**Exercise passage**.
*****

When Facebook changes how it works, how does that affect our lives and those of our friends? When we test a technology in our own life or community to find out, how can we know if it’s a wider issue for others?

In a series of posts, I’ve shown how anyone can audit Facebook’s NewsFeed and how careful research design can identify the causes behind observed effects. Throughout the series, I’ve focused on field experiments, tools of research that help us monitor, explain, and wisely intervene on outcomes that matter.

In a personal experiment, I found that using colored backgrounds caused poems I shared on Facebook to receive 2.1x more likes, comments, and shares on average. After I found that Facebook may promote images differently from text, I wondered: were those effects specific to me and my friends?

What we needed, in the language of research, were replications: further experiments to learn if my findings were also a general effect for others too.

Replicating the Social Media Color Experiment

This semester, the longsuffering students in my class on the art and ethics of field experiments replicated the study I did in my own Facebook feed. Over two weeks, we randomly assigned status updates to receive colored or white backgrounds and counted the number of shares, likes, and comments by friends in the next 24 hours (full details here).

In the Social Media Color Experiment, students studied the effect of using colorful backgrounds on their posts, which ranged from lyrics to poems to what fruit they ate that day.

Replications, Accountability, and the Search for General Knowledge

At first glance, replications seem simple: if someone does an experiment, we can find out if the results are applicable elsewhere by doing more experiments in other settings. Then, if we compare or add up the results, we can find out if the original study was a fluke, a context-dependent discovery, or something general to a wider group.

*****

(Stored items from a collection)

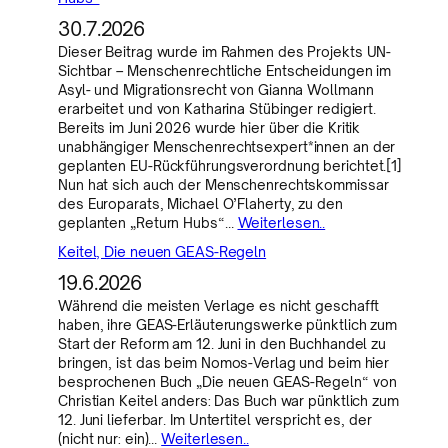
30.7.2026
Dieser Beitrag wurde im Rahmen des Projekts UN-
Sichtbar – Menschenrechtliche Entscheidungen im
Asyl- und Migrationsrecht von Gianna Wollmann
erarbeitet und von Katharina Stübinger redigiert.
Bereits im Juni 2026 wurde hier über die Kritik
unabhängiger Menschenrechtsexpert*innen an der
geplanten EU-Rückführungsverordnung berichtet.[1]
Nun hat sich auch der Menschenrechtskommissar
des Europarats, Michael O’Flaherty, zu den
geplanten „Return Hubs“…
Weiterlesen..
Keitel, Die neuen GEAS-Regeln
19.6.2026
Während die meisten Verlage es nicht geschafft
haben, ihre GEAS-Erläuterungswerke pünktlich zum
Start der Reform am 12. Juni in den Buchhandel zu
bringen, ist das beim Nomos-Verlag und beim hier
besprochenen Buch „Die neuen GEAS-Regeln“ von
Christian Keitel anders: Das Buch war pünktlich zum
12. Juni lieferbar. Im Untertitel verspricht es, der
(nicht nur: ein)…
Weiterlesen..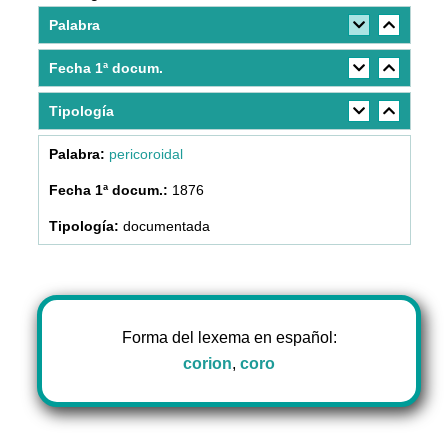
Palabra
Fecha 1ª docum.
Tipología
pericoroidal
1876
documentada
Forma del lexema en español:
corion
,
coro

*****

**Work instructions**.
**A.** In the text on the Facebook color experiment, how much more engagement did poems with colored backgrounds receive on average?
**B.** Name every kind of post that the text on the Facebook color experiment says the students' updates ranged across.
**C.** Carry on with the text on the Facebook color experiment, starting after its last sentence.

**Set of answers**.
**A.** 2.1 times more likes, comments, and shares.

**B.** Lyrics, poems, and what fruit they ate that day.

**C.**
Since replications help us understand how widely an effect is experienced, replications are essential for behavioral consumer protection

Researchers care about replication because many scientists prioritize general knowledge: explanations of the world that apply in a wide range of settings. Similarly, policymakers care about replication because they yearn for common solutions that they can apply anywhere. General knowledge isn’t the only kind of knowledge or even the most important. Yet when we’re investigating the impacts of products in our lives, discoveries that apply widely are especially important to observe.

I’ve argued that tech firms should be accountable to the public based on the magnitude and the scale of any harms they introduce: we should care if a product introduces great harms to a small number of people, and we also should care if a product introduces smaller harms to a great number of people. Since replications help us understand how widely an effect is experienced, they are essential for behavioral consumer protection.

Replications are supposed to help us map the terrain, but it’s possible that with algorithms, each of us may be in a completely different territory

There’s one catch: with algorithmic systems like aggregators, recommenders, and machine learning, we don’t yet know how to think about general knowledge– systems like the Facebook NewsFeed, Google Search, and YouTube recommendations behave differently with each of us. Replications are supposed to help us map the terrain, but it’s possible that with algorithms, each of us may be in a completely different territory (a topic I discuss in an upcoming paper). Where we can’t rely on maps from others, we may need our own experiments even more.

Two Questions For Any Replication

When planning any replication, we should ask two basic questions:

  • What should be different?
  • What should be the same?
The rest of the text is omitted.